二groupMetadataCache管理

我们知道, offset topic 会保存GroupMetadata 和消费分区的offset消息,但是这个消息应该落在offset topic哪一个分区呢?这是由partitionFor方法在offset topic中选择合适的分区:

defpartitionFor(groupId: String): Int = Utils

.abs(groupId.hashCode) % groupMetadataTopicPart

itionCount

所以相同的消费者组的GroupMetadata和提交的offset消息肯定都在同一个offset topic 分区中。但是这两类消息的key是不同的：

# groupMetadataKey 用于创建记录GroupMetadata的消息的key，仅仅是由一个groupId字段组成的

def groupMetadataKey(group: String): Array[Byte] = {
  val key = new Struct(CURRENT_GROUP_KEY_SCHEMA)
  key.set(GROUP_KEY_GROUP_FIELD, group)

  val byteBuffer = ByteBuffer.allocate(2 /* version */ + key.sizeOf)
  byteBuffer.putShort(CURRENT_GROUP_KEY_SCHEMA_VERSION)
  key.writeTo(byteBuffer)
  byteBuffer.array()
}

# offsetCommitKey 该方法用于创建记录提交的offset消息的key,由groupId，topic名称和partitionId组成

private def offsetCommitValue(offsetAndMetadata: OffsetAndMetadata): Array[Byte] = {
  // generate commit value with schema version 1
  val value = new Struct(CURRENT_OFFSET_VALUE_SCHEMA)
  value.set(OFFSET_VALUE_OFFSET_FIELD_V1, offsetAndMetadata.offset)
  value.set(OFFSET_VALUE_METADATA_FIELD_V1, offsetAndMetadata.metadata)
  value.set(OFFSET_VALUE_COMMIT_TIMESTAMP_FIELD_V1, offsetAndMetadata.commitTimestamp)
  value.set(OFFSET_VALUE_EXPIRE_TIMESTAMP_FIELD_V1, offsetAndMetadata.expireTimestamp)
  val byteBuffer = ByteBuffer.allocate(2 /* version */ + value.sizeOf)
  byteBuffer.putShort(CURRENT_OFFSET_VALUE_SCHEMA_VERSION)
  value.writeTo(byteBuffer)
  byteBuffer.array()
}

GroupMetadataManager还提供了对groupMetadataCache集合的管理方法，getGroup()、addGroup()，putOffset()和getOffset()

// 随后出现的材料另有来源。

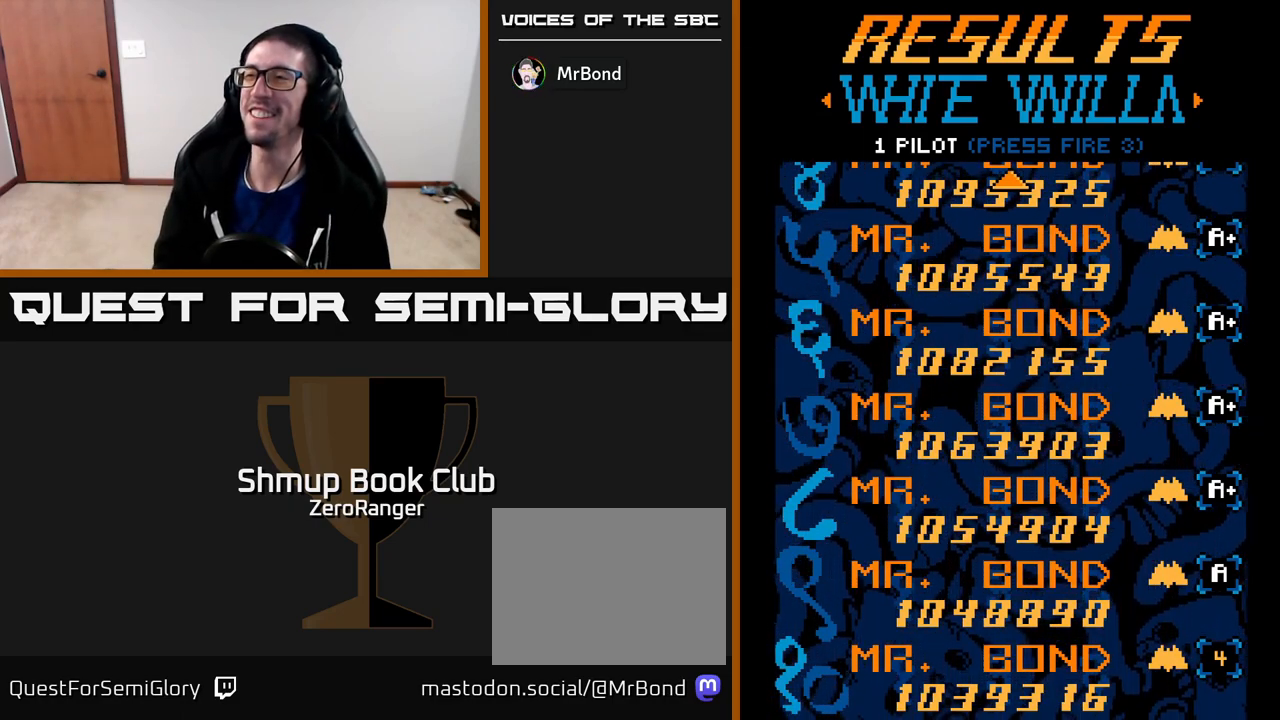
{"buttons": [], "left_stick": "center", "events": [[317, "A", "up"]]}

def addGroup(group: GroupMetadata): GroupMetadata = {
  val currentGroup = groupMetadataCache.putIfNotExists(group.groupId, group)
  if (currentGroup != null) {
    currentGroup
  } else {
    group
  }
}

def getGroup(groupId: String): Option[GroupMetadata] = {
  Option(groupMetadataCache.get(groupId))
}

三查找GroupCoordinator

消费者在和GroupCoordinator交互之前，首先会发送一个请求到集群中一个负载较小的broker，这个请求时GroupCoordinatorRequest，目的是查询它所在消费者组对应的GroupCoordinator的网络位置。之后，消费者会连接到该GroupCoordinator，发送剩余的JoinGroupRequest，SyncGroupRequest或者其他请求。

然后KafkaApis中的handleGroupCoordinatorRequest方法负责处理该请求

def handleGroupCoordinatorRequest(request: RequestChannel.Request) {
  // 将请求转换成GroupCoordinatorRequest
  val groupCoordinatorRequest = request.body.asInstanceOf[GroupCoordinatorRequest]
  val responseHeader = new ResponseHeader(request.header.correlationId)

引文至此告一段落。